Retype, character for character, the line containing "dining table [420,210,544,281]" along with each line after it through the end of the data, and only those.

* _Dataset entries_:
■ ■ ■ ■

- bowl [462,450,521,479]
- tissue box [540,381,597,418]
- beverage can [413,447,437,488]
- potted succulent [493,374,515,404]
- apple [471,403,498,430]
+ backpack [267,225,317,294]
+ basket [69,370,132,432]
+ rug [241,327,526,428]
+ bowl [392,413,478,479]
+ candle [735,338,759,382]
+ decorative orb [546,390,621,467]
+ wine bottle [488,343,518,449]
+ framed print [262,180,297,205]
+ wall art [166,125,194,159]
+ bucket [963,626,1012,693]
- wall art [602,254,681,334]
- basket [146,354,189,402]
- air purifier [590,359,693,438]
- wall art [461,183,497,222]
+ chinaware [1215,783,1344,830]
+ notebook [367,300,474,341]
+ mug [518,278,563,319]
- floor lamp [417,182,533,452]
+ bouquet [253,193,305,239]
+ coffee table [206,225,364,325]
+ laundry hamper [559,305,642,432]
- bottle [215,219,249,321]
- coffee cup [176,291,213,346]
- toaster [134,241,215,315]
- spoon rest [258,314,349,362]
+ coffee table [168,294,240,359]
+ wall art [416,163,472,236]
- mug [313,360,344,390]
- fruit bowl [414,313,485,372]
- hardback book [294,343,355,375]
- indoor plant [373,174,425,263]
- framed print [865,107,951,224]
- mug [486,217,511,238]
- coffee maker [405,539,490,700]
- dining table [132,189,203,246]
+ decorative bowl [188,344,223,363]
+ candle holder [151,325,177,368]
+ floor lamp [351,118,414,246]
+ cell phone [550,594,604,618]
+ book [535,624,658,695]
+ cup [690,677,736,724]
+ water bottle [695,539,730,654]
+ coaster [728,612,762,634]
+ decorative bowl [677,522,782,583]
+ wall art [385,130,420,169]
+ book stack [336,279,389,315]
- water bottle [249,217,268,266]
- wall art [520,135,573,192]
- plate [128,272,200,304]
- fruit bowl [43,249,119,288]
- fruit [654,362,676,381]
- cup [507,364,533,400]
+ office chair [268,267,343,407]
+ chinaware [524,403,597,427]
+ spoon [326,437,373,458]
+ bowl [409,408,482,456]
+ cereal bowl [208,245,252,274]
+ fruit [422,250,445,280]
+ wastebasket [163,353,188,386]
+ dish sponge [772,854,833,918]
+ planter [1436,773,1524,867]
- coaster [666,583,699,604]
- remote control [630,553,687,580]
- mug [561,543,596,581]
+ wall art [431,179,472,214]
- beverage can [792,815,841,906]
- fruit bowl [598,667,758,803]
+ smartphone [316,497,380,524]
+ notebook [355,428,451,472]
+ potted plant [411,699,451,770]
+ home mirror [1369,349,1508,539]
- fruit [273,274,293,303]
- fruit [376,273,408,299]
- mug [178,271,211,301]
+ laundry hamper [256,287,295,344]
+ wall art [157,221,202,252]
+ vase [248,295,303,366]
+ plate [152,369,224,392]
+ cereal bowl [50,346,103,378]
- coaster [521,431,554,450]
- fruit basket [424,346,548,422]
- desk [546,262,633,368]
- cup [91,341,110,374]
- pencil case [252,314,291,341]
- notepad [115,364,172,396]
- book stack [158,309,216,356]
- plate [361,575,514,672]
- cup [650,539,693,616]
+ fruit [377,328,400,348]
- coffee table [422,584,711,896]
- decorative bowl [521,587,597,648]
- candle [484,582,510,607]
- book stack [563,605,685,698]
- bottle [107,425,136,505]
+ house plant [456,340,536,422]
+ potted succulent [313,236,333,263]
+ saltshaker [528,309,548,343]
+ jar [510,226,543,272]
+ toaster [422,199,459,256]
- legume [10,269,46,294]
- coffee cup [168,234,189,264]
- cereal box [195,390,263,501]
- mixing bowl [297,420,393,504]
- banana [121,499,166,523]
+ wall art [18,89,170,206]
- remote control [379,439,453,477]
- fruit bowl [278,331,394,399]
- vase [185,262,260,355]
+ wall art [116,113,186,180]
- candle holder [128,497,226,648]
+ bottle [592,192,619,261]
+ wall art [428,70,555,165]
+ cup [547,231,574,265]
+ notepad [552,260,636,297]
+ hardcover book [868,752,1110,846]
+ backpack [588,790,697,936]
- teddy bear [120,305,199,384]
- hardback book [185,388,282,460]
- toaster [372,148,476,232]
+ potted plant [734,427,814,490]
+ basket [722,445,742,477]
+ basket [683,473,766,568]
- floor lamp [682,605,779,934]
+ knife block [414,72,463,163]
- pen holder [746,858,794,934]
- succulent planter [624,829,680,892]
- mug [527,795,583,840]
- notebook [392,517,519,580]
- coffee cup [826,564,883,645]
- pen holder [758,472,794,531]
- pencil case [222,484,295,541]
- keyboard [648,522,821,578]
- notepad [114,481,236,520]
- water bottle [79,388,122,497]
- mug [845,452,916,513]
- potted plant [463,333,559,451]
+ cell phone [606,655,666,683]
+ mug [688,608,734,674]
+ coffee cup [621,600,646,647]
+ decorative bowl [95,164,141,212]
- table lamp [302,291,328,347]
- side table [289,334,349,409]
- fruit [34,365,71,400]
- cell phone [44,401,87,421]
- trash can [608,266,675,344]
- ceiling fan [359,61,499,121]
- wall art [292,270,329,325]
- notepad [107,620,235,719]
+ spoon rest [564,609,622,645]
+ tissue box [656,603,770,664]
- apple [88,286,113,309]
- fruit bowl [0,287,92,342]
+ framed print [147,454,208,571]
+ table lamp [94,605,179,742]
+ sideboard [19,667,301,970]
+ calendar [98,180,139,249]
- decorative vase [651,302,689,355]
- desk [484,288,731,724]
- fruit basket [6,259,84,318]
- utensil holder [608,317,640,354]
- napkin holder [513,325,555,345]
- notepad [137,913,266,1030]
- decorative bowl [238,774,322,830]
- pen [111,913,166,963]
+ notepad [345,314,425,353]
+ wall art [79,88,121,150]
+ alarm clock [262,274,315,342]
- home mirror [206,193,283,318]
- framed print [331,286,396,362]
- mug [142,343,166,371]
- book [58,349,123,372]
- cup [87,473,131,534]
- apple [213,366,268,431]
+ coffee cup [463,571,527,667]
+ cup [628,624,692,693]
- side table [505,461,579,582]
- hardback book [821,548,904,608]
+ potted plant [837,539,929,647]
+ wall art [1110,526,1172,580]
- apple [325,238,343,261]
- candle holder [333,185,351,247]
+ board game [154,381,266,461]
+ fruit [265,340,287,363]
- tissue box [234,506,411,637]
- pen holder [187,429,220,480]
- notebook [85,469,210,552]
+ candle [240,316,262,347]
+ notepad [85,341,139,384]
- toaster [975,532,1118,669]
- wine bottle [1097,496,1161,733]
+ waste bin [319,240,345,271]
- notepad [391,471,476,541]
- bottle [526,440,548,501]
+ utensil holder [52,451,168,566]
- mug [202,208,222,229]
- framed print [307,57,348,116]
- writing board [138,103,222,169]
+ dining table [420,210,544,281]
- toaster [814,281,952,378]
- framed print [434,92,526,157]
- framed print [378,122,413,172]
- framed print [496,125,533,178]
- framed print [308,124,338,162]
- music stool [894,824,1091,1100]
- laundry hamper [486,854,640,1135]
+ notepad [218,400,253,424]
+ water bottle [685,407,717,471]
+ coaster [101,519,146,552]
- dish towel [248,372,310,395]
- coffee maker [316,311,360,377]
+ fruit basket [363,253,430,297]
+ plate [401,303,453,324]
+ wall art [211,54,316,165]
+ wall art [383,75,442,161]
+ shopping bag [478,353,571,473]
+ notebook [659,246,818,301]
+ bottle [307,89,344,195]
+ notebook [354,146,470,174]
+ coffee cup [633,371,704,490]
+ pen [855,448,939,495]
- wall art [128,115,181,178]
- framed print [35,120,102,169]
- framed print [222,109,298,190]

■ ■ ■ ■

* _WRITTEN ANSWER_:
+ dining table [420,210,544,281]
- toaster [814,281,952,378]
- framed print [434,92,526,157]
- framed print [378,122,413,172]
- framed print [496,125,533,178]
- framed print [308,124,338,162]
- music stool [894,824,1091,1100]
- laundry hamper [486,854,640,1135]
+ notepad [218,400,253,424]
+ water bottle [685,407,717,471]
+ coaster [101,519,146,552]
- dish towel [248,372,310,395]
- coffee maker [316,311,360,377]
+ fruit basket [363,253,430,297]
+ plate [401,303,453,324]
+ wall art [211,54,316,165]
+ wall art [383,75,442,161]
+ shopping bag [478,353,571,473]
+ notebook [659,246,818,301]
+ bottle [307,89,344,195]
+ notebook [354,146,470,174]
+ coffee cup [633,371,704,490]
+ pen [855,448,939,495]
- wall art [128,115,181,178]
- framed print [35,120,102,169]
- framed print [222,109,298,190]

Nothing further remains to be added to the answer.